* ASSIGNMENT 1 *
Can you reproduce, word for word, the passage of the post about power poses that begins at the words "Andrew and I" and stops after "a courageous statement."?

Andrew and I warned you about "power poses" in Slate some time ago (link).
Breaking news is that Dana Carney, a co-author of the paper that claimed the benefits of the power pose, has now confirmed that she no longer believes in the power pose. She is actively discouraging researchers from this "waste of time and resources."
Here is her statement (PDF link), which is well worth reading in full. This is a courageous statement.
The statement discloses a variety of tricks used to game p-values so that they meet the publishable 0.05 threshold. Everyone suspects someone else is playing such tricks but it's rare when someone actually confesses to them.
The highlights are:
Initially, the primary DV of interest was risk taking. We ran subjects in chunks and checked the effect along the way. It was something like 25 subjects run, then 10, then 7, then 5. Back then this did not seem like p-hacking. It seemed like saving money (assuming your effect size was big enough and p-value was the only issue)

* Records from a collection *
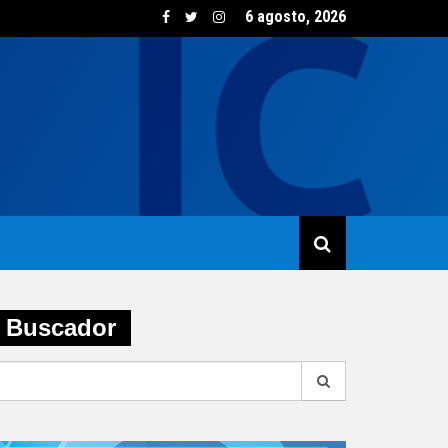
6 agosto, 2026
sumo de vino creció un 5,8% en junio impulsado por las opcione
Buscador
earch
r:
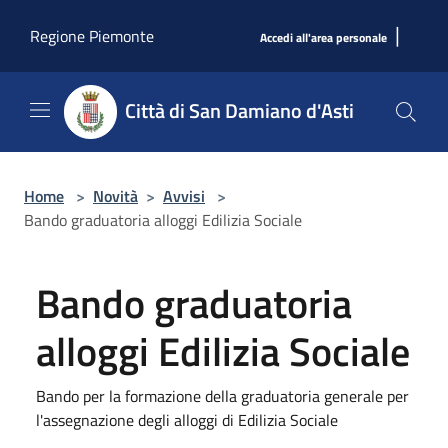
Salta al contenuto principale
|
Regione Piemonte
Accedi all'area personale
Città di San Damiano d'Asti
Home
>
Novità
>
Avvisi
>
Bando graduatoria alloggi Edilizia Sociale
Bando graduatoria
alloggi Edilizia Sociale
Bando per la formazione della graduatoria generale per
l'assegnazione degli alloggi di Edilizia Sociale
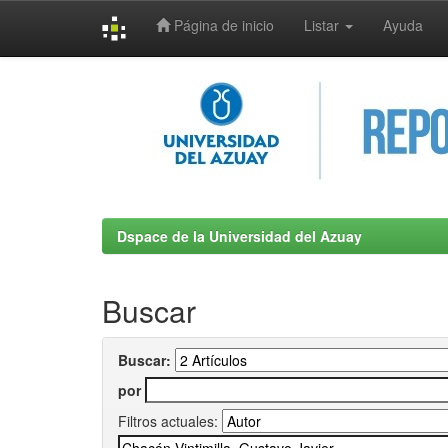
Página de inicio
Listar
Ayuda
Skip
navigation
Dspace de la Universidad del Azuay
Buscar
Buscar:
por
Filtros actuales:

* ASSIGNMENT 2 *
Could you transcribe the rows exactly, starting at the first of the rows and stopping after the line that contains "l'assegnazione degli alloggi"? Leave the pictures out.

* ANSWER SPACE 1 *
Andrew and I warned you about "power poses" in Slate some time ago (link).
Breaking news is that Dana Carney, a co-author of the paper that claimed the benefits of the power pose, has now confirmed that she no longer believes in the power pose. She is actively discouraging researchers from this "waste of time and resources."
Here is her statement (PDF link), which is well worth reading in full. This is a courageous statement.

* ANSWER SPACE 2 *
6 agosto, 2026
sumo de vino creció un 5,8% en junio impulsado por las opcione
Buscador
earch
r:
Salta al contenuto principale
|
Regione Piemonte
Accedi all'area personale
Città di San Damiano d'Asti
Home
>
Novità
>
Avvisi
>
Bando graduatoria alloggi Edilizia Sociale
Bando graduatoria
alloggi Edilizia Sociale
Bando per la formazione della graduatoria generale per
l'assegnazione degli alloggi di Edilizia Sociale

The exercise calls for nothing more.